* What is required *
Rewrite the data from the start through the line containing "Is the value", replacing "kappa" with "lambda" and keeping everything else unchanged. Leave the pictures out of your answer.
--- Provided material Enclosed Below ---
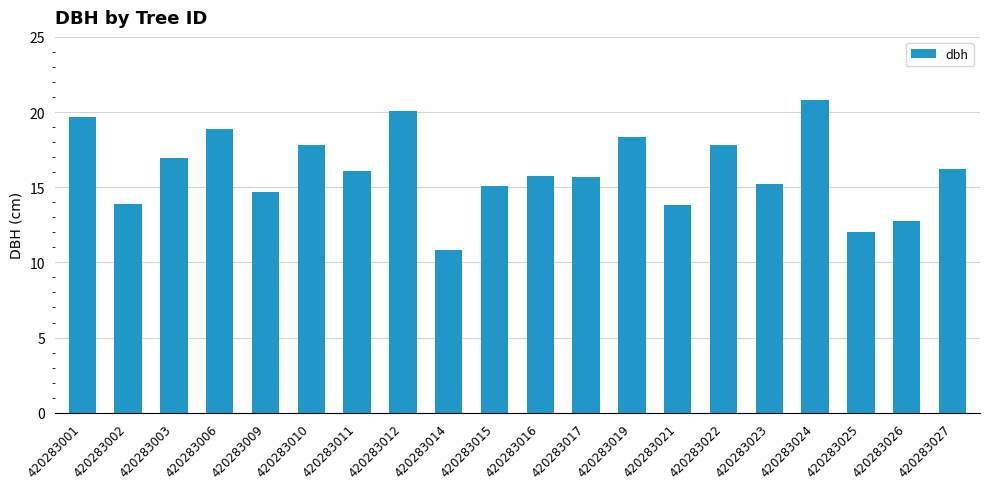

At which category does the chart reach its peak across all series?

420283024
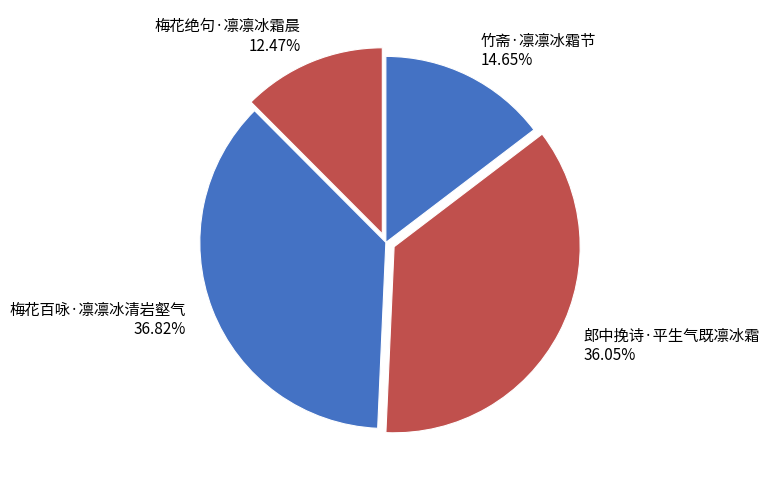

To the nearest percent, what is the difference between the largest and smallest slice percentages?

24%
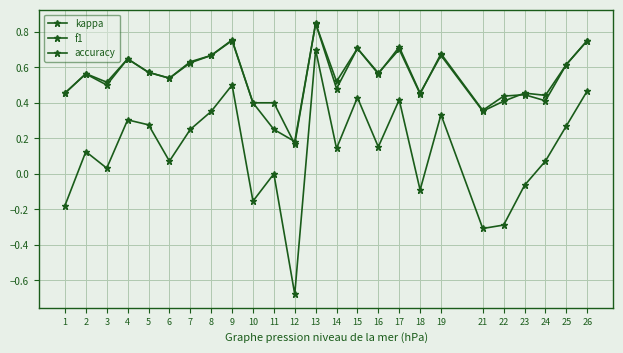

At which label does kappa first exceed 0?

2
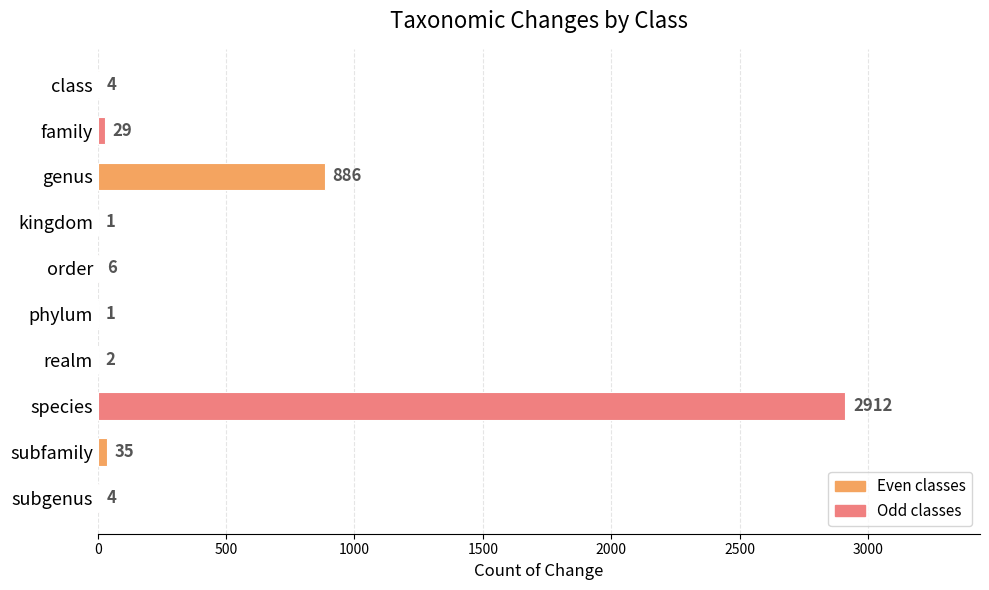

What is the sum of all values?

3880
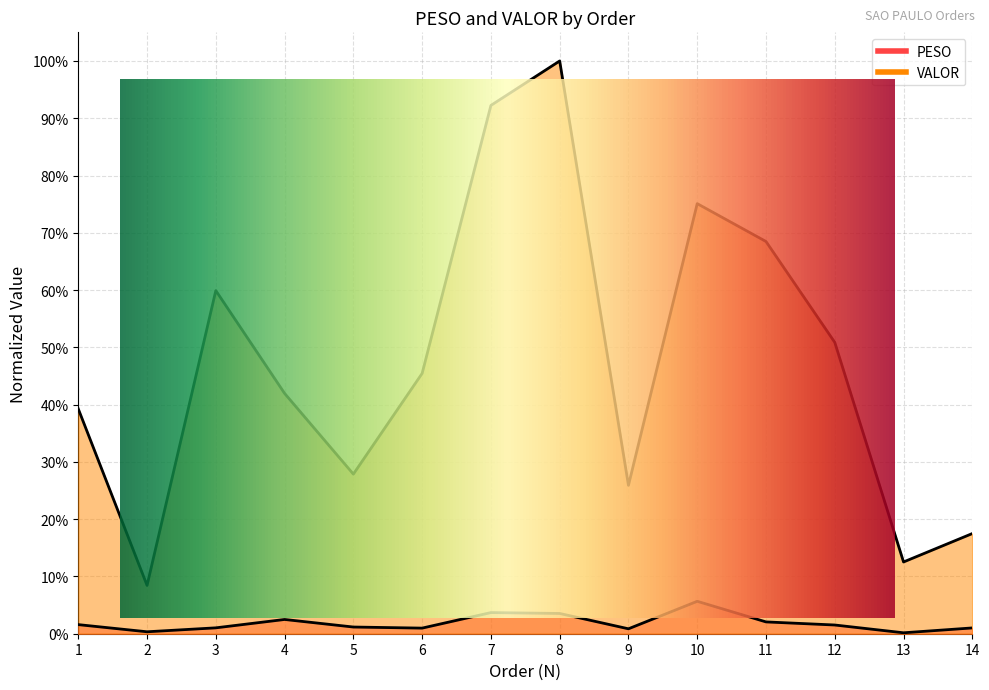

Is the value of VALOR at 14 greater than the value of PESO at 2?

Yes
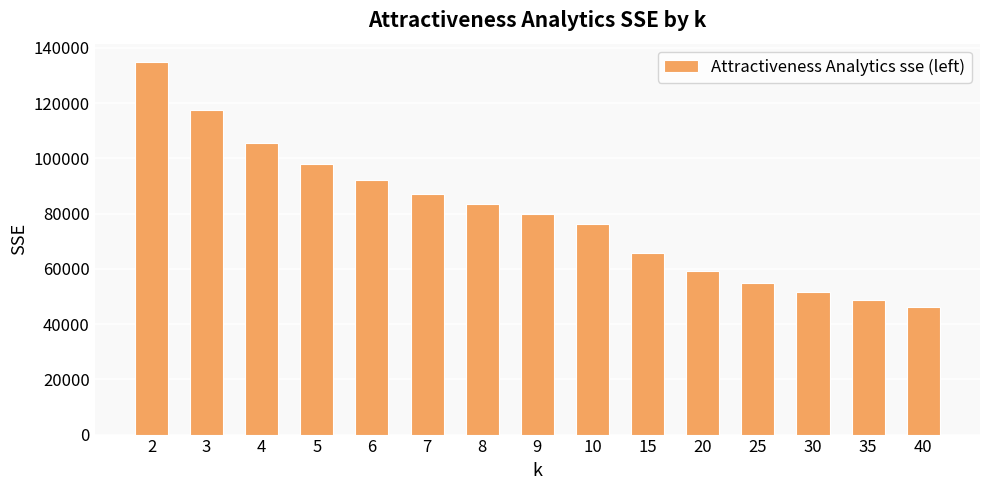

The chart shows a value of 38850.0 at 3. True or false?

False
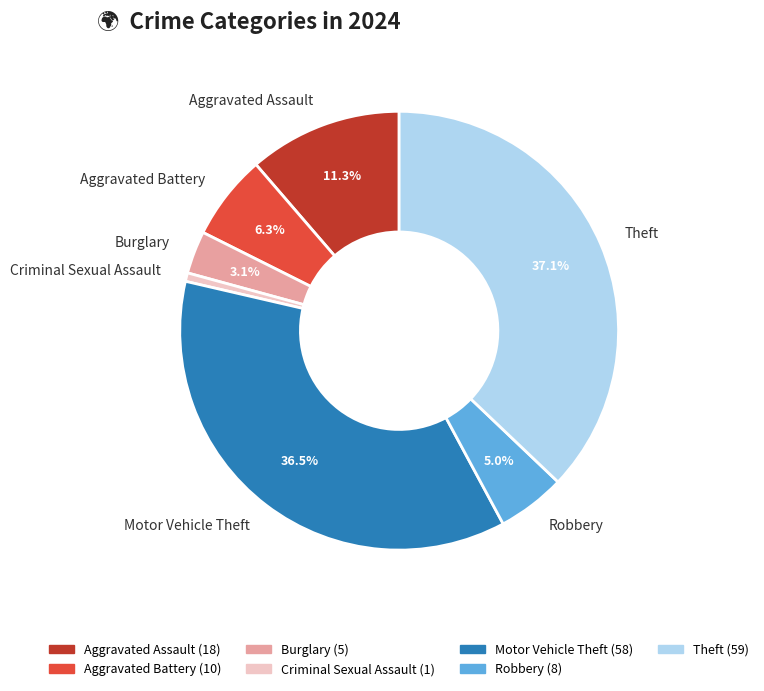

What is the ratio of the value at Theft to the value at Aggravated Battery?

5.9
--- End of Enclosed Provided material ---
* Answer to this exercise *
At which category does the chart reach its peak across all series?

420283024

To the nearest percent, what is the difference between the largest and smallest slice percentages?

24%

At which label does lambda first exceed 0?

2

What is the sum of all values?

3880

Is the value of VALOR at 14 greater than the value of PESO at 2?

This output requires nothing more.